Lord, may I have the wisdom and the strength to step aside when emotions blind me from acting rationally and standing up for truth and justice.

Friday, August 1, 2014

Listening to God's Messengers in our Lives

In today’s first reading, Jer 26: 1-9, Jeremiah is asked to deliver a message to the house of Judah, warning them that they are to become a city of ruin like Shiloh, remembered as a disgrace and referred to in future curses.  Not a pretty picture, by any stretch of the imagination. The people of the city of Judah can change that if they repent of their wrongdoing and return to the Lord.  “Perhaps,” God says through Jeremiah, “they will listen and turn back, each from his [or her] evil way, so that I may repent of the evil I have planned to inflict upon them for their evil deeds.”  Empowered by God, eager to do God’s bidding and, no doubt, hoping that the people do repent, Jeremiah delivers the Lord’s message. The result? The people attack him and demand that he be put to death.
In the Gospel, Mt 13: 54-58,  Jesus enters his home village and he, too, excited to return home, to bring Good News to the people, is met with disappointment.  “Who is this man? Is he not the son of a carpenter? Where did he get this wisdom?” And “they took offense at him.” In fact, they attempted to throw him over the cliff, to kill him. They’d have nothing to do with him, much less listen to him.

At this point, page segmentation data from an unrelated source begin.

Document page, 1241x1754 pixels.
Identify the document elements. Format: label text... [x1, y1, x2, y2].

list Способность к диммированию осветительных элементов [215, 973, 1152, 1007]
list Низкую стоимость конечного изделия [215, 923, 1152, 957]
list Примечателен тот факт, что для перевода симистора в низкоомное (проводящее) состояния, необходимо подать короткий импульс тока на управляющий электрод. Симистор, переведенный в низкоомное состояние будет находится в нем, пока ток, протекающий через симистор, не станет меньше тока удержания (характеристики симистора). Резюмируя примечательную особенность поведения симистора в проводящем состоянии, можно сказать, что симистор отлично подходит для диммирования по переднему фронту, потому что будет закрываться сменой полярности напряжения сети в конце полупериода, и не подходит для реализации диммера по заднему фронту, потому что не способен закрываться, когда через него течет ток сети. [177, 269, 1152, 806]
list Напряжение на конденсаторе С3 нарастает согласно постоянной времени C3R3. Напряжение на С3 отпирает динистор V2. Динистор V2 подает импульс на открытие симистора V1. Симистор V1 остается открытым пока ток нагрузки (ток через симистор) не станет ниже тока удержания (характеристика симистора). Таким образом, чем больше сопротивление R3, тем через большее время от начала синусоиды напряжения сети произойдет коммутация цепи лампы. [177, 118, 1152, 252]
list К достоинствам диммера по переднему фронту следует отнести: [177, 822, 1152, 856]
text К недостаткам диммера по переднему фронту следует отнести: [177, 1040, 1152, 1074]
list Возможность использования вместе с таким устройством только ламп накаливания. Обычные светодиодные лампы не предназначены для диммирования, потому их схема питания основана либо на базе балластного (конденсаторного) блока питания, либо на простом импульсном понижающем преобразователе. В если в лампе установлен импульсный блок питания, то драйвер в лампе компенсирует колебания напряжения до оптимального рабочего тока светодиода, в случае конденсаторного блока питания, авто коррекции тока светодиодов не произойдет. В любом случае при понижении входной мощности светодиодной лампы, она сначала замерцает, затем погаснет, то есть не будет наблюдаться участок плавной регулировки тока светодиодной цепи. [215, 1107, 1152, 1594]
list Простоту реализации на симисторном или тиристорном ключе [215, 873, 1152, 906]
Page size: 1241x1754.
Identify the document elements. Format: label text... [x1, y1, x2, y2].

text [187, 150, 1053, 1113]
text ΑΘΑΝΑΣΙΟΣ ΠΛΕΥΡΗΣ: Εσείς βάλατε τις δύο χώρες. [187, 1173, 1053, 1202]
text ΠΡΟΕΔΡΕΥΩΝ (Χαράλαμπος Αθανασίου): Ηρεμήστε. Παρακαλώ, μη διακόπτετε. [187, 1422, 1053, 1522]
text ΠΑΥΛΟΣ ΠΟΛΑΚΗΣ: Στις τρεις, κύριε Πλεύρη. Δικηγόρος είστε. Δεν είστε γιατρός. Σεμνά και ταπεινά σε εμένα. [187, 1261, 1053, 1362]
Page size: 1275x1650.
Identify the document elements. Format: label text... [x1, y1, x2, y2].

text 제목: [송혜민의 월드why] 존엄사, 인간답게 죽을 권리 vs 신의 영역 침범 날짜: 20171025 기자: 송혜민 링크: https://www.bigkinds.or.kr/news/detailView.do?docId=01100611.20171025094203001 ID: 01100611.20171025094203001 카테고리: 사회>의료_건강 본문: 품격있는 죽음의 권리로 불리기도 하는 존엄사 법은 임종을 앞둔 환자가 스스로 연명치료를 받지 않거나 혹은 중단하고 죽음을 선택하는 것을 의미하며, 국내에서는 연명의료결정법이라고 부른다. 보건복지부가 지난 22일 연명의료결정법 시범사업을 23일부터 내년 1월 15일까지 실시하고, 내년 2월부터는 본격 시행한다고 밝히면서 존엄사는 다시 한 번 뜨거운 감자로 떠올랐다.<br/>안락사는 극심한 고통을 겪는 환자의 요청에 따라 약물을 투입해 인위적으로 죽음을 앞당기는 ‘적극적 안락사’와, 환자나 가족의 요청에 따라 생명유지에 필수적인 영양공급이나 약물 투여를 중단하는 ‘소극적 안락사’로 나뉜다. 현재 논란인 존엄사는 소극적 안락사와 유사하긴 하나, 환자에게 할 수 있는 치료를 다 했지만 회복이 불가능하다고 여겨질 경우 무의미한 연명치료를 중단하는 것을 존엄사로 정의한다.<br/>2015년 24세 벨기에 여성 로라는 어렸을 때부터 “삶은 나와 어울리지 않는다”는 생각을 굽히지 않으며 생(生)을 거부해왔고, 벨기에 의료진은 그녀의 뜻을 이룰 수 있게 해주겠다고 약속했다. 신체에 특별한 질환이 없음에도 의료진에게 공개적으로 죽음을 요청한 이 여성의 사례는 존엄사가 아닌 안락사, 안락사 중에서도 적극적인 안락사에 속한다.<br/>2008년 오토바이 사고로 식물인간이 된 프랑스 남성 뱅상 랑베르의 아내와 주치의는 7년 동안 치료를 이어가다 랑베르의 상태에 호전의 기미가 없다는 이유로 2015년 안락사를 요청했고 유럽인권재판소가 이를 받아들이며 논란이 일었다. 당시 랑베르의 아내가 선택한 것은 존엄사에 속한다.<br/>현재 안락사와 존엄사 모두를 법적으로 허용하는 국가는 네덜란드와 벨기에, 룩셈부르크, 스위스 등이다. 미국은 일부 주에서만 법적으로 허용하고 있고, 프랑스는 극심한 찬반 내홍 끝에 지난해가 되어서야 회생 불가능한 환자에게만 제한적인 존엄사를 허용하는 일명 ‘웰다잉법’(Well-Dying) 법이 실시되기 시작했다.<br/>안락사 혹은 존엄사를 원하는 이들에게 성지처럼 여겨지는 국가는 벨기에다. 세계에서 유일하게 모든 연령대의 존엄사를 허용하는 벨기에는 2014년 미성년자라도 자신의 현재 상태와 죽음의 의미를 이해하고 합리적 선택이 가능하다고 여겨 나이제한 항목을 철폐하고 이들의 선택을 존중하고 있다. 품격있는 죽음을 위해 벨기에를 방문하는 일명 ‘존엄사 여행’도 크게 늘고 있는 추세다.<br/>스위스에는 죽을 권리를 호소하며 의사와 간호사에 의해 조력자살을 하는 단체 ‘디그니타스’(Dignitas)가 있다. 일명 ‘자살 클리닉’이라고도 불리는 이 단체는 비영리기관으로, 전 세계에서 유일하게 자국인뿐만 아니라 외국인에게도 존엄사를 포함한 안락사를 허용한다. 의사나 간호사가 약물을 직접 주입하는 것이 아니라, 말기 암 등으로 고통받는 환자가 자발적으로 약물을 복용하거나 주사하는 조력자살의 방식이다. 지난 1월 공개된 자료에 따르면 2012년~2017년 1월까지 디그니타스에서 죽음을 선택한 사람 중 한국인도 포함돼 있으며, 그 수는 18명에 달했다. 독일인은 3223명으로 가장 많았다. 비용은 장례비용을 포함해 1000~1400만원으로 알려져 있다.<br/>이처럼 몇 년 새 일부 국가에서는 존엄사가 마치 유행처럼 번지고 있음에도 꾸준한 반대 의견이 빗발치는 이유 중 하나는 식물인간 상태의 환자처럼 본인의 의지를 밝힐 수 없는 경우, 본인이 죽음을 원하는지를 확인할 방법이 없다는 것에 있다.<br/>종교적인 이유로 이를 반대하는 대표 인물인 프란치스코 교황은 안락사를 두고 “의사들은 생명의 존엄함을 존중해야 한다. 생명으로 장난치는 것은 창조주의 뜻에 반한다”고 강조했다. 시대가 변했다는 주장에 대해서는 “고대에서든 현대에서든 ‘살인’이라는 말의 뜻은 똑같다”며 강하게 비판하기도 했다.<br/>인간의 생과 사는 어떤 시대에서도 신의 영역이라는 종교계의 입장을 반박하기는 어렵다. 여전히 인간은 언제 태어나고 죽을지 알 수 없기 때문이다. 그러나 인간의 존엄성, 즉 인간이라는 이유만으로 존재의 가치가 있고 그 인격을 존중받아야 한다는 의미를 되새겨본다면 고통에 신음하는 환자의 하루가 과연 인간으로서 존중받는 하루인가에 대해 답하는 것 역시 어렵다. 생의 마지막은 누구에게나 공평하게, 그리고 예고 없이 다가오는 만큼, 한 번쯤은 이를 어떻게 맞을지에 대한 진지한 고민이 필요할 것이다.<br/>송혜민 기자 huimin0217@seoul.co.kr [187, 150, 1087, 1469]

You and I have similar experiences throughout our lifetime. We enter our marriages all excited about building a great life together. Or we join a  religious community all excited about a complete commitment to the disciplines of religious life, the demands of community life, willing to make whatever sacrifices marriage or religious life  demand of us. Then things begin to fall apart! We become lax. We drift into acting independently, non-collaboratively, less and less willing to sacrifice for  one another. “Me first” creeps into our lives. “My way” becomes my preferred way of doing things. We are faced with the need to repent, reform, make sacrifices, look at how we are moving further and further away from our first fervor, our initial willingness to work at our marriages, our commitment to the ascetical practices that enhance community living and whereby we live for each other’s well-being and the common good of the family, of the community.  Am I willing to change, to be converted, to be called to greater faithfulness, to renew my commitment to the other, to something greater than myself? Or, like the people of Judah and the people of Nazareth do I attack the person who hints at the need that I make changes in my way of acting, that I become more family centered/community centered?